Mi giro di scatto verso di lei e l'afferro per un braccio.

"Vieni con me" le dico determinato alzandomi dallo sgabello.

Non le lascio il tempo di rispondere che la sto già trascinando dietro di me.

"Ma cosa...Blake mollami!" borbotta mentre cerca di divincolarsi dalla mia presa.

"Zitta e seguimi" le ordino serio, mentre la porto fuori dal locale.

"Ok"  si rassegna.

Saliamo in macchina, anche se non penso sia un'ottima idea, ma cercherò di andare piano e stare attento. Spero non ci fermi nessuno o saranno guai.
Voglio portare Jade in un posto.

"Ma mi vuoi spiegare dove stiamo andando Blake?" borbotta lei infastidita.

"Smettila di parlare, quando arriveremo vedrai da sola" rispondo seccato.
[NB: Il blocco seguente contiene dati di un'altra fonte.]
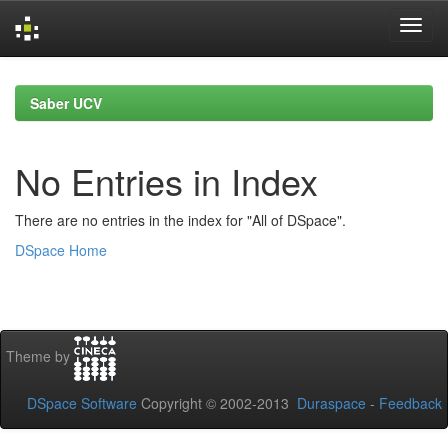
Skip
navigation
Saber UCV
No Entries in Index
There are no entries in the index for "All of DSpace".
DSpace Home
Theme by
DSpace Software
Copyright © 2002-2013
Duraspace
-
Feedback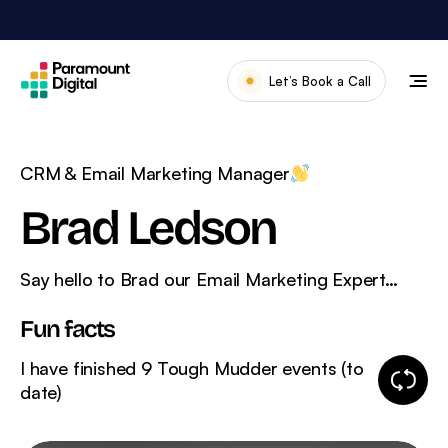
Skip
to
content
Let’s Book a Call
Our Work
Meet The Team
CRM & Email Marketing Manager
Services
Brad Ledson
About Us
Say hello to Brad our Email Marketing Expert…
News & Blog
Fun facts
I have finished 9 Tough Mudder events (to
Change
date)
fun
fact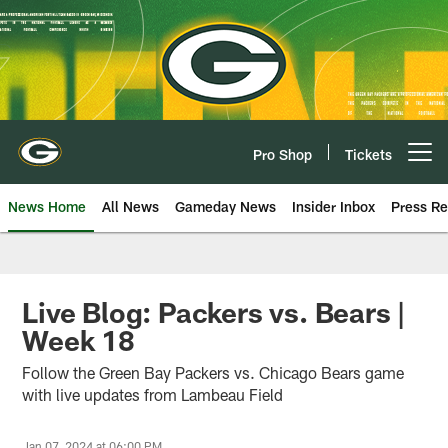
Skip
to
main
content
Pro Shop
Tickets
Open menu button
News Home
All News
Gameday News
Insider Inbox
Press Re
Live Blog: Packers vs. Bears |
Week 18
Follow the Green Bay Packers vs. Chicago Bears game
with live updates from Lambeau Field
Jan 07, 2024 at 06:00 PM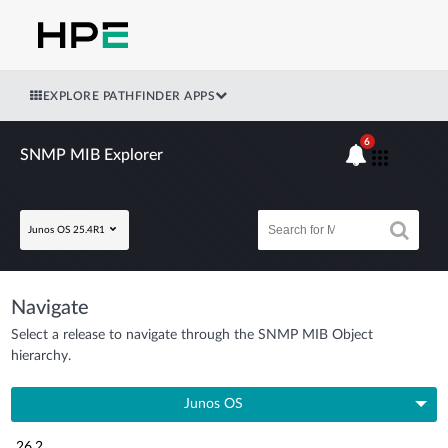
EXPLORE PATHFINDER APPS
6
SNMP MIB Explorer
Junos OS 25.4R1
Navigate
Select a release to navigate through the SNMP MIB Object
hierarchy.
Junos OS
26.2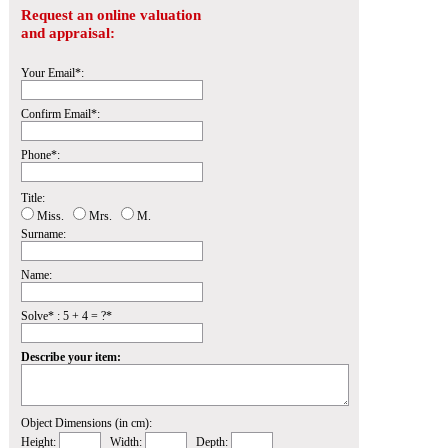
Request an online valuation
and appraisal:
Your Email*:
Confirm Email*:
Phone*:
Title:
Miss.
Mrs.
M.
Surname:
Name:
Solve* : 5 + 4 = ?*
Describe your item:
Object Dimensions (in cm):
Height:
Width:
Depth: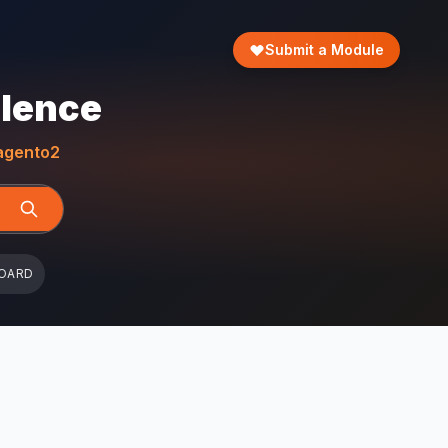
Submit a Module
llence
gento2
OARD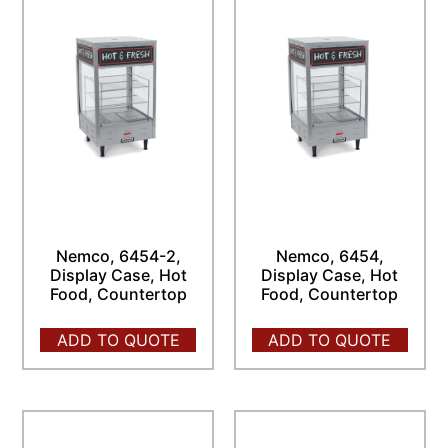
Nemco, 6454-2,
Nemco, 6454,
Display Case, Hot
Display Case, Hot
Food, Countertop
Food, Countertop
ADD TO QUOTE
ADD TO QUOTE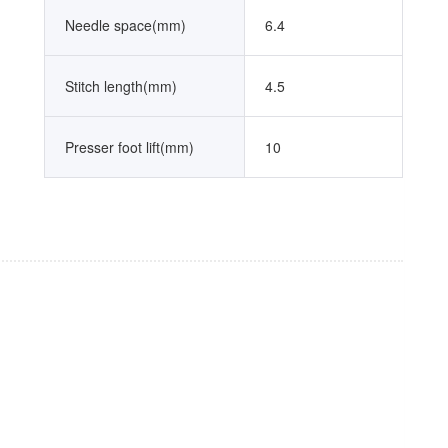
Needle space(mm)
6.4
Stitch length(mm)
4.5
Presser foot lift(mm)
10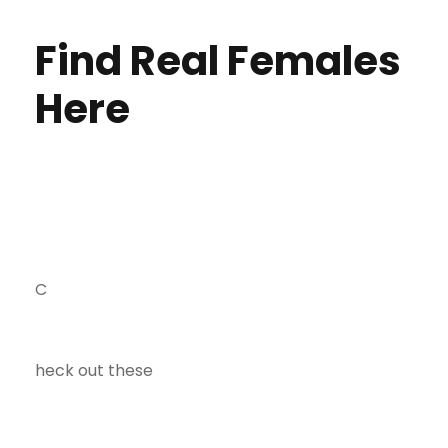
Find Real Females
Here
C
heck out these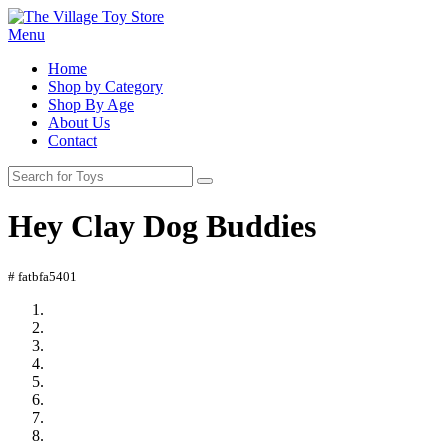
Menu
Home
Shop by Category
Shop By Age
About Us
Contact
Hey Clay Dog Buddies
# fatbfa5401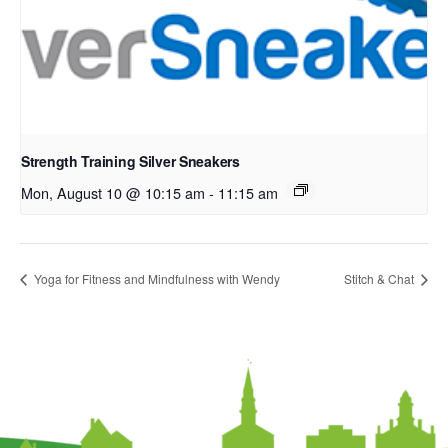
Strength Training Silver Sneakers
Mon, August 10 @ 10:15 am
-
11:15 am
Yoga for Fitness and Mindfulness with Wendy
Stitch & Chat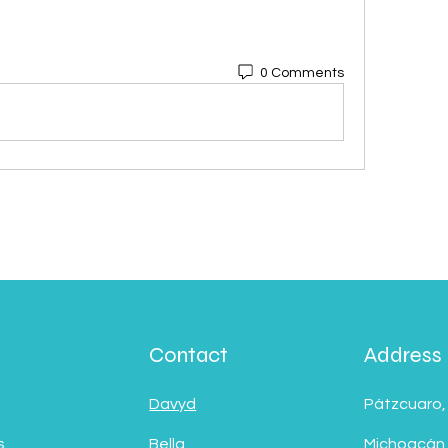
0 Comments
Contact
Address
Davyd
Pátzcuaro,
s
Bella
Michoacán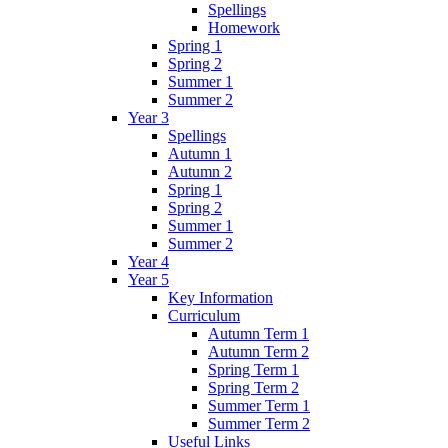
Spellings
Homework
Spring 1
Spring 2
Summer 1
Summer 2
Year 3
Spellings
Autumn 1
Autumn 2
Spring 1
Spring 2
Summer 1
Summer 2
Year 4
Year 5
Key Information
Curriculum
Autumn Term 1
Autumn Term 2
Spring Term 1
Spring Term 2
Summer Term 1
Summer Term 2
Useful Links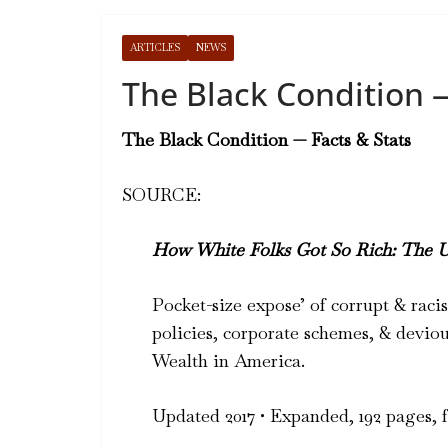
ARTICLES
NEWS
The Black Condition —
The Black Condition — Facts & Stats
SOURCE:
How White Folks Got So Rich: The 
Pocket-size expose’ of corrupt & rac
policies, corporate schemes, & deviou
Wealth in America.
Updated 2017 • Expanded, 192 pages, fu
Sono passati circa trenta minuti da quando siamo partiti e lei si è addormentata appoggiata alla portiera dell'auto.
Quando le ho detto di smetterla di tormentarmi, ha sbuffato e si è girata verso il finestrino senza rivolgermi più la parola.

Scendo dalla mia Lamborghini Urus nera ed apro la portiera per svegliare Jade.

"Jade svegliati, siamo arrivati" la scuoto leggermente toccandole una spalla.

"È? Cosa? Arrivo!" scatta sull'attenti tirandosi in piedi.

"Siamo arrivati, sta tranquilla" ridacchio.

Quando riapre gli occhi e si accorge che sono io, la vedo rilassarsi.
Scende dall'auto e quando scorge dove ci troviamo strabuzza gli occhi sorpresa e la sua bocca si apre formando una "O".

"O mio Dio Blake, ma è bellissimo!" esclama incantata guardandosi attorno.

"È il mio posto speciale questo. Ci vengo quando voglio staccare da tutto e da tutti" le rivelo sincera.